Si Mme [F] produit deux attestations des consorts [R] pour justifier d’un lien de subordination, l’un client de la brasserie et l’autre salarié, ces dernières, lesquelles relèvent la seule présence de Mme [F] au sein du restaurant, ne permettent pas d’établir de lien et par suite de lien de subordination entre Mme [F] et son employeur. Plus avant, comme évoqué par l’Unédic AGS dans ses conclusions, l’attestation de M. [U] [R], salarié qui indique agir sous la responsabilité de Mme [F], témoigne de ce qu’elle se comportait bien comme employeur.
Enfin, aucun élément ne permet de retenir que Mme [F] a sollicité le paiement des salaires avant l’ouverture de la procédure collective.
En agissant de la sorte, Mme [F] a exercé des fonctions de dirigeant de fait.
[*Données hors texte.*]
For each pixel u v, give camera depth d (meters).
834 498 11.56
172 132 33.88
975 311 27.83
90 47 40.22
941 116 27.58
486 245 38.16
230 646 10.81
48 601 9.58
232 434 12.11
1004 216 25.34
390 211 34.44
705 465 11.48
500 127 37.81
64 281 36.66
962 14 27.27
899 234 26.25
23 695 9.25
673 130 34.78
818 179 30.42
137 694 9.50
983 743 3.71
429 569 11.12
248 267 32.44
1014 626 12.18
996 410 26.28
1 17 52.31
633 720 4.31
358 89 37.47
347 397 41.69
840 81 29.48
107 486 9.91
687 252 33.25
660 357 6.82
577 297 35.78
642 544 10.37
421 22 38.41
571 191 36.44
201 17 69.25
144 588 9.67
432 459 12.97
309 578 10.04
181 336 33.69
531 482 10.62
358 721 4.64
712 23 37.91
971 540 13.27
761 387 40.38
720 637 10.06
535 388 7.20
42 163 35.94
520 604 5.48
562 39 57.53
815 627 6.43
Par ailleurs, ayant exercé les fonctions de dirigeant de fait, Mme [F] ne peut prétendre aux avances de fonds de l’Unédic délégation, au titre des salaires prétendument impayés.
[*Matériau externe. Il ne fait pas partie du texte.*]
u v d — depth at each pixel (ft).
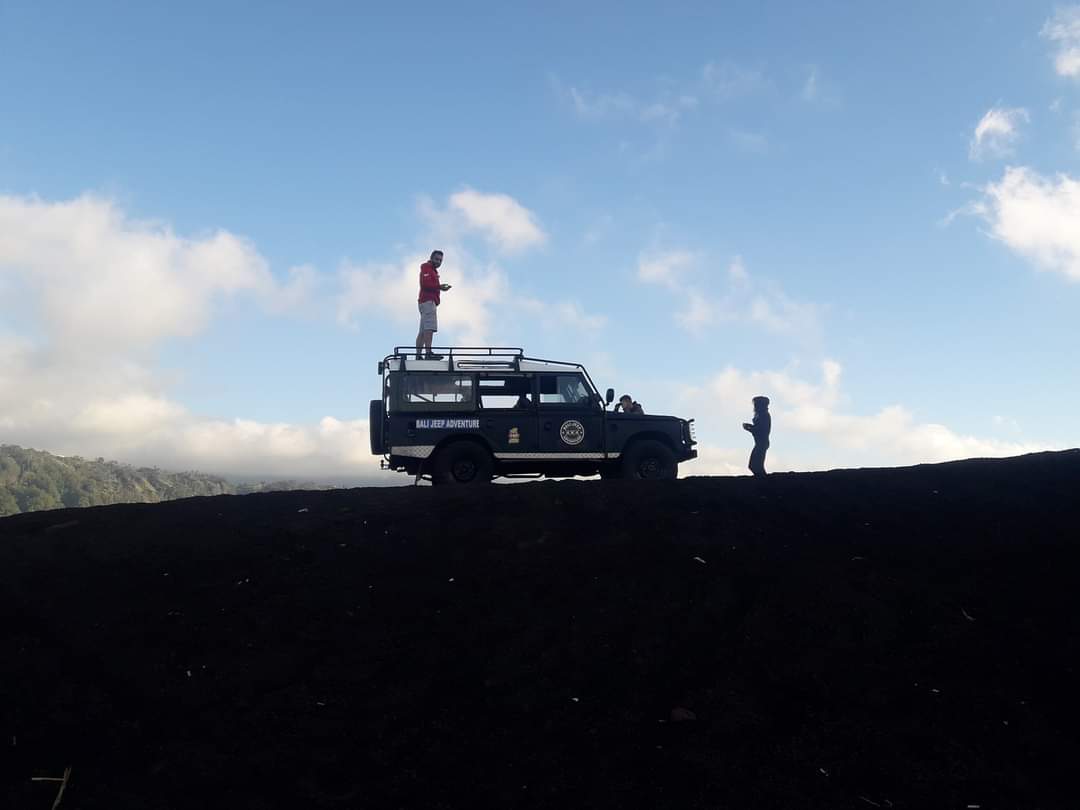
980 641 21.45
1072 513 28.48
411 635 22.98
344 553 28.19
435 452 47.44
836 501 31.63
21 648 22.30
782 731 18.33
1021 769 16.89
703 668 20.95
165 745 18.37
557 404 48.75
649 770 17.24
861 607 23.27
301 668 21.48
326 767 17.62
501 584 25.70
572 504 32.37
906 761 17.19
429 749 18.16
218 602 24.94
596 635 22.61
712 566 26.27
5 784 17.16
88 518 32.65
Si l’appelante soutient avoir réglé lesdites sommes en application de la décision rendue en première instance, elle n’en justifie pas. Il n’y a donc pas lieu de faire droit à sa demande de remboursement de la somme de 15 961,49 €.
PAR CES MOTIFS
La cour, après en avoir délibéré, statuant, publiquement, par arrêt contradictoire et en dernier ressort, en toutes ses dispositions qui lui sont soumises :
Infirme le jugement du 4 mai 2021 rendu par le Conseil de Prud’hommes de Tarbes sauf en ce qu’il l’a déclaré opposable au CGEA,
Statuant à nouveau sur les chefs infirmés et y ajoutant,
Dit que Mme [H] [N] épouse [F] qui a exercé des fonctions de dirigeant de fait de la SAS LGJA ne pouvait prétendre au bénéfice de la garantie des salaires prévue par les articles L.3253-1 et suivants du code du travail,
Condamne Mme [H] [F] aux entiers dépens.
Arrêt signé par Madame CAUTRES, Présidente, et par Madame LAUBIE, greffière, à laquelle la minute de la décision a été remise par le magistrat signataire.